**Directive**
Copy without pictures. Please restate each line of the listing exactly.
Segment Start: Given records
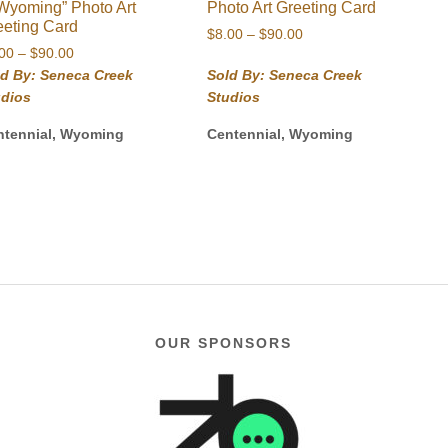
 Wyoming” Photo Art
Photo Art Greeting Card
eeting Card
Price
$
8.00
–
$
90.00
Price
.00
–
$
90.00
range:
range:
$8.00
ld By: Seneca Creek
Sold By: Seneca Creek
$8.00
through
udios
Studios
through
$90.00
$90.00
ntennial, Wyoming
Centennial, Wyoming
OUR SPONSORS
Segment End: Given records
**Solution**
 Wyoming” Photo Art
Photo Art Greeting Card
eeting Card
Price
$
8.00
–
$
90.00
Price
.00
–
$
90.00
range:
range:
$8.00
ld By: Seneca Creek
Sold By: Seneca Creek
$8.00
through
udios
Studios
through
$90.00
$90.00
ntennial, Wyoming
Centennial, Wyoming
OUR SPONSORS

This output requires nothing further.